Istruzioni:
1 - Trascrivi fedelmente il brano del testo sull'indagine dell'Osservatorio Giovani che parte da "Analizzare l’impatto sui" e si chiude con "un’ottica comparativa internazionale.".
2 - Scrivi il seguito del testo sull'indagine dell'Osservatorio Giovani, riprendendo subito dopo la sua ultima frase.

Testo del documento:

In attesa che i modelli (con il benestare però dei virologi ed epidemiologi) ci dicano quando il numero dei contagi può essere considerato basso abbastanza per considerarci fuori dall’emergenza, dobbiamo però anche chiederci quale Paese ci ritroveremo nella Fase 2 e come aiutarlo a ripartire in modo solido.
L’Osservatorio Giovani dell’Istituto Toniolo da ben prima dell’emergenza sanitaria si occupa di analizzare come cambia il sistema di rischi e opportunità all’interno del quale i giovani vivono e producono le proprie scelte (formative, lavorative, di vita). Dopo aver descritto l’impatto della recessione economica (che ha toccato le punte più elevate nel 2012 e 2013, proprio quando è nato l’Osservatorio) e aver analizzato le condizioni e le aspettative nella fase di uscita da tale crisi, si torna ora a render conto di come viene affrontata una nuova crisi che potrebbe avere conseguenze ancora più gravi. Lo si è fatto attraverso un’indagine condotta tra fine marzo e inizio aprile 2020, su un campione di 2.000 persone, rappresentativo dei residenti in Italia tra i 20 e i 34 anni (e campioni di 1.000 coetanei spagnoli, francesi, tedeschi e britannici).
Analizzare l’impatto sui giovani e le loro aspettative è particolarmente importante: da un lato sono la componente che rischia di subire le maggiori ricadute sui percorsi formativi e professionali, d’altro lato è attraverso i loro occhi che la realtà che cambia trasforma modi di pensare e di agire che plasmano la società futura. A differenza di sondaggi occasionali, il sistema di rilevazioni continuo e consolidato dell’Osservatorio giovani (realizzato con la partnership tecnica di Ipsos) consente di inserire i risultati relativi all’impatto della pandemia di Covid-19 e le aspettative sul dopo, all’interno di un quadro dinamico coerente e articolato (che si integra con approfondimenti qualitativi e social media data). I dati, inoltre, non sono limitati alla situazione italiana, ma sono stati raccolti in un’ottica comparativa internazionale.

Materiale fornito:
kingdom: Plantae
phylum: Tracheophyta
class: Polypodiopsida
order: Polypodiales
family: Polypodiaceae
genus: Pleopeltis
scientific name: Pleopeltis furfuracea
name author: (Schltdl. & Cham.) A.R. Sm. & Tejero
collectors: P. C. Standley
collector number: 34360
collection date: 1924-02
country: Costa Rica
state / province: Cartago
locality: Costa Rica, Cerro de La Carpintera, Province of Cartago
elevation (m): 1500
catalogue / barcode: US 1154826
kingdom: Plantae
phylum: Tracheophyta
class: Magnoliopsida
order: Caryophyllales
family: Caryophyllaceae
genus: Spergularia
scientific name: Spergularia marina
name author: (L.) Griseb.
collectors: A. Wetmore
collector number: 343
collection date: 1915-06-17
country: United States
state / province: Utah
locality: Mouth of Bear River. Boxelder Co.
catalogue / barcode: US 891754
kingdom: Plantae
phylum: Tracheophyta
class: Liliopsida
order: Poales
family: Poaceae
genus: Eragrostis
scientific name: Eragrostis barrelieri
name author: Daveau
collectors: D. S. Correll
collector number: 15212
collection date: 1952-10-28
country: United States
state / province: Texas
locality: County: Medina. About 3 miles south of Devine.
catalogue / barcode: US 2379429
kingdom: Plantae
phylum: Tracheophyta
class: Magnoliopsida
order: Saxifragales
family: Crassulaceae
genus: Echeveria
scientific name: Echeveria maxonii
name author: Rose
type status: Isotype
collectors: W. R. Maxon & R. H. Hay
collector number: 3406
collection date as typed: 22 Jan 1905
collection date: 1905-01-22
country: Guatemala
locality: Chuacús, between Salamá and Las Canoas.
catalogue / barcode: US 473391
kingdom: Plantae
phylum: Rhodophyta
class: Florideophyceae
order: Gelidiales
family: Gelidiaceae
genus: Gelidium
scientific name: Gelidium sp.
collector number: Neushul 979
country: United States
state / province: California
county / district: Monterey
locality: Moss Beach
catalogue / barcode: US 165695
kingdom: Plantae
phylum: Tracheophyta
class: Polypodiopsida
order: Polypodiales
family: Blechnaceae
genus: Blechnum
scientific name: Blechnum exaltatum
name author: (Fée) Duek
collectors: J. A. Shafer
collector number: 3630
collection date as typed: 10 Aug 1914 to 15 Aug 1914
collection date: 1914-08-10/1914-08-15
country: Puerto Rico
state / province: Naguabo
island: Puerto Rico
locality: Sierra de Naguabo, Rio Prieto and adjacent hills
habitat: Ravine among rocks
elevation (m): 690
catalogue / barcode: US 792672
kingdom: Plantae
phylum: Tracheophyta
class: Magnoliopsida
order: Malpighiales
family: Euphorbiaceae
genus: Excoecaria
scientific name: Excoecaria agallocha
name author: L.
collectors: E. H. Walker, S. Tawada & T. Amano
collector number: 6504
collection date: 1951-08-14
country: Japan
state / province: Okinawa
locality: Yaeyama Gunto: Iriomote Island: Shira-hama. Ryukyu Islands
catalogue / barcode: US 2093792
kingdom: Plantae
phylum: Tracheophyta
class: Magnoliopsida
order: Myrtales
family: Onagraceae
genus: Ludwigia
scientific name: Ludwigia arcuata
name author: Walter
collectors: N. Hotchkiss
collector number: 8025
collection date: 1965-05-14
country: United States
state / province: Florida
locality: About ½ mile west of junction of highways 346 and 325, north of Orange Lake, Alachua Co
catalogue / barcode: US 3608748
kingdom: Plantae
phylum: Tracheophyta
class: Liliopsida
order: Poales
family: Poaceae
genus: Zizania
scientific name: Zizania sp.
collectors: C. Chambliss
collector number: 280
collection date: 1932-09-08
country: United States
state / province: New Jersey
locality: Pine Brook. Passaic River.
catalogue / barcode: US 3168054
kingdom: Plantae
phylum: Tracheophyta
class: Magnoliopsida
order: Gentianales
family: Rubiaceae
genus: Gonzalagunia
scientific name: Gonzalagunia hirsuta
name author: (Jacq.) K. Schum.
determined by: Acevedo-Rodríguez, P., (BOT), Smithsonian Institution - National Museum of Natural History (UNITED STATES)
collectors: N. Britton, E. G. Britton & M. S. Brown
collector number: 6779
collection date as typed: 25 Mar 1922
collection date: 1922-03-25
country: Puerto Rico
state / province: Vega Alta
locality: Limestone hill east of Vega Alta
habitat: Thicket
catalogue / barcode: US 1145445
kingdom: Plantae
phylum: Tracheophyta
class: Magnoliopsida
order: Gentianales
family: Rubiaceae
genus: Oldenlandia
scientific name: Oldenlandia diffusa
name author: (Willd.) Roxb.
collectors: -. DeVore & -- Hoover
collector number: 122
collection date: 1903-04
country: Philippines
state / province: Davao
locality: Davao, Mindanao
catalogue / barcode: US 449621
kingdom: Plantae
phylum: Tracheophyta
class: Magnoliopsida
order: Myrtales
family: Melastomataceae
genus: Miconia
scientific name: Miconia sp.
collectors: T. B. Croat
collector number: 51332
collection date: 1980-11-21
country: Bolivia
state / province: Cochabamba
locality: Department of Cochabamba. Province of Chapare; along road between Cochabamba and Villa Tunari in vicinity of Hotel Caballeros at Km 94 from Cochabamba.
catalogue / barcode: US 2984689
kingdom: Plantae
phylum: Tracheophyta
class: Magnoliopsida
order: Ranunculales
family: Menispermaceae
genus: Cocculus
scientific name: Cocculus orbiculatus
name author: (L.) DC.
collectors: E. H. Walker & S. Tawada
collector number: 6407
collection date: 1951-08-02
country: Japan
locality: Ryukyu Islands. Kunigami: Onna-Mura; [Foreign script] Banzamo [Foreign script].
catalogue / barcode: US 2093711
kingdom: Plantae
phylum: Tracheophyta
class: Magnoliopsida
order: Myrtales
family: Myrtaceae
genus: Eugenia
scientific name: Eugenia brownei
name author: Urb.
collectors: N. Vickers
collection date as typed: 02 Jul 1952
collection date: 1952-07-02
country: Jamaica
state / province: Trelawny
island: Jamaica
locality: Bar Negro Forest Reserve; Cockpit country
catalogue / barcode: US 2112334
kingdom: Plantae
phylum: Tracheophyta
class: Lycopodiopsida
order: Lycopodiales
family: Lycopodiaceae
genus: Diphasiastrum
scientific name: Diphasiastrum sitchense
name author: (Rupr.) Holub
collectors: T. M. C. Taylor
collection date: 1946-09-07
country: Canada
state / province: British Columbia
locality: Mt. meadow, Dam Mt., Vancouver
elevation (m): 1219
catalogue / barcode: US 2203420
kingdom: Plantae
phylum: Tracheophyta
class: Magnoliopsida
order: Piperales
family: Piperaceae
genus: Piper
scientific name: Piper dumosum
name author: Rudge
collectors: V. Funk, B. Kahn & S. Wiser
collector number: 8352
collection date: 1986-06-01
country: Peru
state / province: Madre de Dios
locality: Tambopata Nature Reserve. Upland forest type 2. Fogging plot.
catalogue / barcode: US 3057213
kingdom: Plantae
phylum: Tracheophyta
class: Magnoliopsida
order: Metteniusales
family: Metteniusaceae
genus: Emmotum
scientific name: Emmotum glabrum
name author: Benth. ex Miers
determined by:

Risposte ai compiti:
1 -
Analizzare l’impatto sui giovani e le loro aspettative è particolarmente importante: da un lato sono la componente che rischia di subire le maggiori ricadute sui percorsi formativi e professionali, d’altro lato è attraverso i loro occhi che la realtà che cambia trasforma modi di pensare e di agire che plasmano la società futura. A differenza di sondaggi occasionali, il sistema di rilevazioni continuo e consolidato dell’Osservatorio giovani (realizzato con la partnership tecnica di Ipsos) consente di inserire i risultati relativi all’impatto della pandemia di Covid-19 e le aspettative sul dopo, all’interno di un quadro dinamico coerente e articolato (che si integra con approfondimenti qualitativi e social media data). I dati, inoltre, non sono limitati alla situazione italiana, ma sono stati raccolti in un’ottica comparativa internazionale.

2 -
Presentiamo qui i primi risultati descrittivi, punto di partenza di analisi multivariate più approfondite. La maggioranza degli intervistati ritiene che il rischio di pandemie sia destinato ad aumentare (concorda il 52,5%, in disaccordo solo il 12,6%, il resto in posizione più incerta). Più in generale, assieme ai timori sull’ambiente si unisce ora quello di esposizione a diffusioni di virus aggressivi. Se gli intervistati riconoscono che la crisi ha poco inciso sulla loro salute attuale, alta è però la loro preoccupazione sulla possibilità che la salute possa essere in futuro messa più a rischio da altri virus (lo teme il 53% degli intervistati). Ancor più temono l’impatto negativo sul lavoro: i rischi su questo fronte sono aumentati per il 56,7% degli intervistati.
Già prima di questa crisi sanitaria l’Italia presentava il record di under 35 nella condizione di Neet (giovani che non studiano e non lavorano) in Europa, oltre a un sottoutilizzo del capitale umano anche dei giovani ben preparati (si veda anche quanto scritto qui). Ora queste fragilità rischiano di amplificarsi. Tra i Neet intervistati, il 41% dice di aver posticipato la ricerca di lavoro e il 33,8% di averla abbandonata (con il rischio di scivolare nella spirale dello scoraggiamento e del disimpegno).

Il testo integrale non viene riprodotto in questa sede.